- Energy Storage
- Energy Storage Systems
- Greenhouse Gas Emissions
California Mulls Real-Time Carbon Signal to Dispatch SGIP Energy Storage, but Questions Remain
California made headlines this year in its aggressive push for decarbonization, with moves including a new mandate for 100% clean electricity by 2045. Behind such headlines, countless initiatives continue apace to help support these aggressive goals. One such initiative is helping ensure that energy storage systems (ESSs) live up to the hype surrounding their role in a clean energy future.
The developments are captured in a proceeding related to California’s Self Generation Incentive Program (SGIP), one of the world’s largest incentives for ESSs. Over $800 million was added to its budget thanks to an extension last month, enough to ultimately help fund multiple gigawatts of ESS. The three goals of the program include 1) market transformation, 2) grid support, and 3) environmental improvements, with the latter including reduction of greenhouse gas (GHG) emissions. This latter goal is not currently being met by ESS. A 2017 impact evaluation showed that, although they provide multiple benefits, the operation of SGIP-funded ESSs leads to an average increase in GHG emissions.
Why the Increase in GHG Emissions?
Part of the issue is a misalignment between retail rate structures and larger goals like GHG reductions. Customers dispatch behind-the-meter storage to lower their electric bills and their peak demand, but that operation may not align with larger goals. One of the key proposals put forth to address this involves using a performance-based incentive (PBI) requiring ESSs to heed a real-time GHG emissions signal, thus causing them to dispatch at times that will decrease total grid emissions. On this matter, the past year has seen a working group report, a staff proposal, workshops, and multiple comment periods. Although a final decision is not expected until 2019, there has been notable progress. Some of the outstanding key questions include:
- Is a PBI the right mechanism? Historically, SGIP ESS had to meet minimum roundtrip efficiency requirements but had few ongoing operational requirements. The change could make part of the incentive contingent on GHG-lowering system performance. Some portion, perhaps 40% to 70%, would be paid upfront, with the remainder contingent on ongoing GHG-reducing system performance.
- How much GHG should ESS reduce? One proposed threshold is 25 kg of CO2/kWh to guarantee full incentives, though some commenters have requested a lower threshold of 10 kg CO2/kWh.
- Should residential and non-residential systems be treated differently? Residential systems are smaller and simpler and thus will likely have simpler thresholds to lessen administrative burden.

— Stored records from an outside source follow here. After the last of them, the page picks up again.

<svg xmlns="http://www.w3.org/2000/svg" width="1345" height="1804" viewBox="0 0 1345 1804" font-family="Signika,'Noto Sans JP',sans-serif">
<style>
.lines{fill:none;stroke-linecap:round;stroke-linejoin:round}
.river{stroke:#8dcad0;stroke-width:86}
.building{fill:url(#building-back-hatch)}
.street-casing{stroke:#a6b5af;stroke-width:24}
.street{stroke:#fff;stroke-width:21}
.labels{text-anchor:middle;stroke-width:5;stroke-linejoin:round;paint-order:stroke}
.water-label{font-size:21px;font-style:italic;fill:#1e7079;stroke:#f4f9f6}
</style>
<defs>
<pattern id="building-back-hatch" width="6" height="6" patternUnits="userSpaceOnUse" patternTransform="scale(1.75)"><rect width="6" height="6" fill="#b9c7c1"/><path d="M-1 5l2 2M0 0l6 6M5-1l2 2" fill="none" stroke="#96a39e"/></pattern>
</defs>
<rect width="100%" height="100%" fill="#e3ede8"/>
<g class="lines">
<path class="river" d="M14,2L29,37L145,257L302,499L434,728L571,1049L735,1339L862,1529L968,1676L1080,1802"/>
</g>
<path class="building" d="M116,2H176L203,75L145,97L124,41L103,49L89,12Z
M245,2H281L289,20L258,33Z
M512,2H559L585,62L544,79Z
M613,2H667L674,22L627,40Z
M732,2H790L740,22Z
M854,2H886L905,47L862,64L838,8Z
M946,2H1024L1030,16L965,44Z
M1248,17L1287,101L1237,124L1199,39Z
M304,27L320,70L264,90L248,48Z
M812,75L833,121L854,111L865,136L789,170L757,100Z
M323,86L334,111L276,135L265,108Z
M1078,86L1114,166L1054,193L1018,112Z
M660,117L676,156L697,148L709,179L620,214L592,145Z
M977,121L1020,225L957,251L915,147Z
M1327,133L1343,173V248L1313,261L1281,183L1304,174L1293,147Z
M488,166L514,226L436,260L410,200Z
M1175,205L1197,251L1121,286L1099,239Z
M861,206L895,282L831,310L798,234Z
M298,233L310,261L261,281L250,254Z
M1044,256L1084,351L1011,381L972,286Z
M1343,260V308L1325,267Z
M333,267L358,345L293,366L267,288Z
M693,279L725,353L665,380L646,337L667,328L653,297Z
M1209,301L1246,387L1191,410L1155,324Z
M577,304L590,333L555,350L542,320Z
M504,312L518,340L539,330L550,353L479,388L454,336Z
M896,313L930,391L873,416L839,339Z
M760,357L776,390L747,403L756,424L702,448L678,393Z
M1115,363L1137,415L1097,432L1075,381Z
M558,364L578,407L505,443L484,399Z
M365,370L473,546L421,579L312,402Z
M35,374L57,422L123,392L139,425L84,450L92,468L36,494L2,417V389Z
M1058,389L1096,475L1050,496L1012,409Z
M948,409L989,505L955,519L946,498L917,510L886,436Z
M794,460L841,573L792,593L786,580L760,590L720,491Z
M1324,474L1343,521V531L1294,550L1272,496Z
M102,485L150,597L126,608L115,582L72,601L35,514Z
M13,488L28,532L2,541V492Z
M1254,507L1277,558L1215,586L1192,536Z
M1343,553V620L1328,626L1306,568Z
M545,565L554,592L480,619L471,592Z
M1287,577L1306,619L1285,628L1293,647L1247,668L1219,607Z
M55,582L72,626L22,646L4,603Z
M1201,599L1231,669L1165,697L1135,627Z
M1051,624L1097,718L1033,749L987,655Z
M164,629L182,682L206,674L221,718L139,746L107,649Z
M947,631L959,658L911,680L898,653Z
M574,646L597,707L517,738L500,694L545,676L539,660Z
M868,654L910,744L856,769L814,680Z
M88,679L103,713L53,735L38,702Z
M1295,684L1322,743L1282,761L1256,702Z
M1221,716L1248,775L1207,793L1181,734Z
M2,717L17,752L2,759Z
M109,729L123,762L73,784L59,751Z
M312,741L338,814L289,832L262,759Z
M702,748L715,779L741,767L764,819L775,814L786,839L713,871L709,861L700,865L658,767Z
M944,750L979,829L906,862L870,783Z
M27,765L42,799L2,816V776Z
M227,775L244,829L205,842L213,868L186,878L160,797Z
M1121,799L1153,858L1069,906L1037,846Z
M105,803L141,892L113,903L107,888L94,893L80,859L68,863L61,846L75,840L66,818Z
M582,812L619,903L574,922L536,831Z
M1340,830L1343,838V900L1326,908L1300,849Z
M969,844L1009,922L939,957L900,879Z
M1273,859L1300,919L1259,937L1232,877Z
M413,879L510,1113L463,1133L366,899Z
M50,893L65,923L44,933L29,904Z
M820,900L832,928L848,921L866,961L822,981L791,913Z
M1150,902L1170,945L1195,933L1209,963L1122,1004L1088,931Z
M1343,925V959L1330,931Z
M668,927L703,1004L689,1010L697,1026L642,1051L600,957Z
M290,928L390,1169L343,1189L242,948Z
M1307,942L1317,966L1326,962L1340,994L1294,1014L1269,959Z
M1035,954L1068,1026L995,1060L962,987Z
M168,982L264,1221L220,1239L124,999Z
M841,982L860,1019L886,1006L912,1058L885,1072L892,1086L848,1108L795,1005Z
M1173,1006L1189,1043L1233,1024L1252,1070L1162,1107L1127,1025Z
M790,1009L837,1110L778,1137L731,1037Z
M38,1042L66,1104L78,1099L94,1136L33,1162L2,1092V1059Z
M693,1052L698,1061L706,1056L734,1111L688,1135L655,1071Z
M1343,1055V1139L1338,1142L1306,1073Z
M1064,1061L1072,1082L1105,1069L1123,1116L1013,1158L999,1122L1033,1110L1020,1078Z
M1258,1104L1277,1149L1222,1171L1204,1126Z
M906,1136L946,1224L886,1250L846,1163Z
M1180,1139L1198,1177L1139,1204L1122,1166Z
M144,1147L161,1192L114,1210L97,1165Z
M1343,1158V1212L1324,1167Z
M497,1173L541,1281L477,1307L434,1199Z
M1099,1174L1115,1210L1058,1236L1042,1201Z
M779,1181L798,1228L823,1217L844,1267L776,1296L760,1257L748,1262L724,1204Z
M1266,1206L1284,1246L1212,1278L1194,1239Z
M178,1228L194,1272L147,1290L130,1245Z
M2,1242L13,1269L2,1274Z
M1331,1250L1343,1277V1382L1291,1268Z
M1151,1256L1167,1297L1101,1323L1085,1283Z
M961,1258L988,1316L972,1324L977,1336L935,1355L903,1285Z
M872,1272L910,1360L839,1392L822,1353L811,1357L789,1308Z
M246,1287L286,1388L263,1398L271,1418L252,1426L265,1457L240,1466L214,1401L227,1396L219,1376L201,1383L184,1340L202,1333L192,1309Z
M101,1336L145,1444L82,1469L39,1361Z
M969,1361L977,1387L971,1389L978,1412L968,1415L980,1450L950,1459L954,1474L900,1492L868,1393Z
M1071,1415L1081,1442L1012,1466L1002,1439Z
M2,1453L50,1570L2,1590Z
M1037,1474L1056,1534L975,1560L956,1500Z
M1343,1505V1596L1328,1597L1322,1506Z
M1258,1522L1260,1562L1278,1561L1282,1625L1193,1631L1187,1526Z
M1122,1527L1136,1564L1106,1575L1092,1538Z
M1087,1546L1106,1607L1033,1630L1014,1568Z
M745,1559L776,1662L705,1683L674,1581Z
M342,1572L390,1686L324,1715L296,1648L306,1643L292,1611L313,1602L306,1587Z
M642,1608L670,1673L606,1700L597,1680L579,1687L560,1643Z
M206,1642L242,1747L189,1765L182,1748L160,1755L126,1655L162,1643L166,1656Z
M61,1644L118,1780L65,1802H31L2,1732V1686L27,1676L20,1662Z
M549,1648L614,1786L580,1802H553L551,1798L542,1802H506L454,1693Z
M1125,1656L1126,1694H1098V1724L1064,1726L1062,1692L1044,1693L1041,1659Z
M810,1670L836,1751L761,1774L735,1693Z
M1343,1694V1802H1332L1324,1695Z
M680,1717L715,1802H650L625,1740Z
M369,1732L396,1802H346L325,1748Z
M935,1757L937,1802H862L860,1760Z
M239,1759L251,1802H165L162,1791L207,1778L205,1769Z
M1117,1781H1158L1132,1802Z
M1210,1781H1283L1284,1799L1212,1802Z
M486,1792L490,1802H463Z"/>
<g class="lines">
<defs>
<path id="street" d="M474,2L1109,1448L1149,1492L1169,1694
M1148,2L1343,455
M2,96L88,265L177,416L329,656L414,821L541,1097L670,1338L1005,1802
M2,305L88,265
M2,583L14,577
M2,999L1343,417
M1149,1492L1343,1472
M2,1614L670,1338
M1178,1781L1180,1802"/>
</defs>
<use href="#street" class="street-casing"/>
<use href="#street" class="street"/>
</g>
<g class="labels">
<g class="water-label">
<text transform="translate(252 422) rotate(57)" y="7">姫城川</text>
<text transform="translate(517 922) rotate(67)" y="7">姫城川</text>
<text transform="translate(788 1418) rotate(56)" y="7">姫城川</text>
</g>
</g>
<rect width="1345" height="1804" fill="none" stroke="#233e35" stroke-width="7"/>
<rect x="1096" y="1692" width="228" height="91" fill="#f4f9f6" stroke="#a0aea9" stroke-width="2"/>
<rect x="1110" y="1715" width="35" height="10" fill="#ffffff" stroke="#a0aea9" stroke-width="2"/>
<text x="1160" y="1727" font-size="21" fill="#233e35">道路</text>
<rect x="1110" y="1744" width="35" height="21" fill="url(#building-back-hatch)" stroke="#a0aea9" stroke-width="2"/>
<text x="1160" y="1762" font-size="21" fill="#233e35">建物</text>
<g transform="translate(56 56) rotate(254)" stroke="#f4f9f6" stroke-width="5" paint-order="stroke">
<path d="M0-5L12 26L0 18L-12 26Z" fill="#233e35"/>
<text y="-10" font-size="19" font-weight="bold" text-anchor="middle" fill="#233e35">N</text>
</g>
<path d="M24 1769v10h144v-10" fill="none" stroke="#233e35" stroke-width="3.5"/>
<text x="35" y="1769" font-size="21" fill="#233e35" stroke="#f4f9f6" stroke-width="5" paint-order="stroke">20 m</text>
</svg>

New residential time-of-use (TOU) rates, many with TOU periods later in the day, may lead to ESS doing a better job of integrating solar PV from both the grid and end user perspective.
- If penalties are assessed on a basis of dollar per ton of emissions, what should the penalty be? Should penalties be based on a carbon market price (around $15 currently), the adopted value from a previous societal cost test ($69.50), or the adopted price from IRP filings ($150)?
- How will ESS financial performance be affected? This is perhaps the most important question for both vendors and customers. It is far from answered, but with the crowdsourced approach being taken, the answer may be not too negatively.
Another we could add is: how will these changes affect customer uptake? Vendors, utilities, customers, and regulators will need to come to terms on these and other questions for a healthy energy storage market to develop in California. Consistent change, in both generation mix and in regulatory developments, make the challenge both more difficult and more important to get right. Since this GHG signal could directly affect gigawatts of ESS (and perhaps much more if other jurisdictions follow suit) it will be important to get this right.